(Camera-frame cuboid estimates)
────────────────

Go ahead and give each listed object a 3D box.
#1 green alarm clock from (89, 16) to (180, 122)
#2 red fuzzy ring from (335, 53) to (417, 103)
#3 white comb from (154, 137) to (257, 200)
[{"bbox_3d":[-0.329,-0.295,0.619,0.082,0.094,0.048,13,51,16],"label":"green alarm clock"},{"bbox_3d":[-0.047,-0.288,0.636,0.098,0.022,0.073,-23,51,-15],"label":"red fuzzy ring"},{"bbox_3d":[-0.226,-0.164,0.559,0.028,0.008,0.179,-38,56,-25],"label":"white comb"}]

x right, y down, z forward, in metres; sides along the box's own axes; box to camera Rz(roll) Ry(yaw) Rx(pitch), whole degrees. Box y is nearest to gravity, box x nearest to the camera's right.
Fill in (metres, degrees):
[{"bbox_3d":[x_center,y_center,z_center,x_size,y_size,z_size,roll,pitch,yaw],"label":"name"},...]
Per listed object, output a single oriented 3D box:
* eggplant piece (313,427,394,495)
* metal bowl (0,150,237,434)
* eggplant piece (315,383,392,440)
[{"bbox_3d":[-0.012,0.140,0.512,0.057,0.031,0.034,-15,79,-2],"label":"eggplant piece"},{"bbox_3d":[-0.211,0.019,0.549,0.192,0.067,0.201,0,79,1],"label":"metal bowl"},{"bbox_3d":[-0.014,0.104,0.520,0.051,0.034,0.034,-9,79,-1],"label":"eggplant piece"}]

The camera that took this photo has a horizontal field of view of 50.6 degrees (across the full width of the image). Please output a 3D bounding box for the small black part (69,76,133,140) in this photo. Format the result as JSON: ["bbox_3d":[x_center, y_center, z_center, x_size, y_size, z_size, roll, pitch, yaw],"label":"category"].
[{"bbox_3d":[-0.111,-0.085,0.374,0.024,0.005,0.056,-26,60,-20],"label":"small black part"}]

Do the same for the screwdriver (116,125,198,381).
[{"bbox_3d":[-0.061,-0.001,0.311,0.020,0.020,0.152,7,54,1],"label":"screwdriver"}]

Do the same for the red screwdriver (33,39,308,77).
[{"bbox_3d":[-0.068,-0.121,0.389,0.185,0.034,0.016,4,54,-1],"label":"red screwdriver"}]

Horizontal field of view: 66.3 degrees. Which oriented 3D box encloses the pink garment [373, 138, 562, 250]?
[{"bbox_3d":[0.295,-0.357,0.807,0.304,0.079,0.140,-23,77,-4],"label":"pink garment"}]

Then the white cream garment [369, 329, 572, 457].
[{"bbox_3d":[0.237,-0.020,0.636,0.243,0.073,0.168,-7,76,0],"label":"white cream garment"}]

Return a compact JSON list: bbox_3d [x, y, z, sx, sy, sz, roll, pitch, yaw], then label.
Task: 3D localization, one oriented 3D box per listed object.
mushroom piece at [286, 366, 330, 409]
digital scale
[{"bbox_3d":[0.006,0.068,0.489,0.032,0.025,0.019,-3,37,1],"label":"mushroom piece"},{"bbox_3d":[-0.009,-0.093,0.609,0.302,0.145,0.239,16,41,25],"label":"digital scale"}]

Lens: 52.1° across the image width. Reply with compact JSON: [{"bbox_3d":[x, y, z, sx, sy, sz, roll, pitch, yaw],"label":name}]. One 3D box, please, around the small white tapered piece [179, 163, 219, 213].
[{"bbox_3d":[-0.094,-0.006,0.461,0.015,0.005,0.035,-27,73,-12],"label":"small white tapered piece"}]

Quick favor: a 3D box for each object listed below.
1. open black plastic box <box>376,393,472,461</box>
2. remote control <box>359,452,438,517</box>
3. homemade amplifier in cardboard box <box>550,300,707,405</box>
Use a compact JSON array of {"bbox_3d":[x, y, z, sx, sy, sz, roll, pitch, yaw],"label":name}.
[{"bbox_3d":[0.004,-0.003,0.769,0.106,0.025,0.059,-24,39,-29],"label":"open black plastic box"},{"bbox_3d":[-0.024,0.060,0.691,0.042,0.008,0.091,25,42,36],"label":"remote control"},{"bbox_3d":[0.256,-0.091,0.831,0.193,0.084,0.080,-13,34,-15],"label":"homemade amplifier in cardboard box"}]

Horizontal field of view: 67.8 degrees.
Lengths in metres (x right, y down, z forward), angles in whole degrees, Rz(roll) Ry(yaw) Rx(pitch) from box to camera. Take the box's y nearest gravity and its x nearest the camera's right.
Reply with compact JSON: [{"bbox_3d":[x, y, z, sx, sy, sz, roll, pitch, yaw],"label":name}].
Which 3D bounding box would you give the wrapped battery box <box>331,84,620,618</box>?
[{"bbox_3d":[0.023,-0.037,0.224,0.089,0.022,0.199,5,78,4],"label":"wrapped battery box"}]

────────────────

▸ **REQUIRED ACTION**
Each line above with the word "object" needs to be copied.

▸ **RESULT FOR THIS EXERCISE**
Go ahead and give each listed object a 3D box.
Per listed object, output a single oriented 3D box:
Task: 3D localization, one oriented 3D box per listed object.
Quick favor: a 3D box for each object listed below.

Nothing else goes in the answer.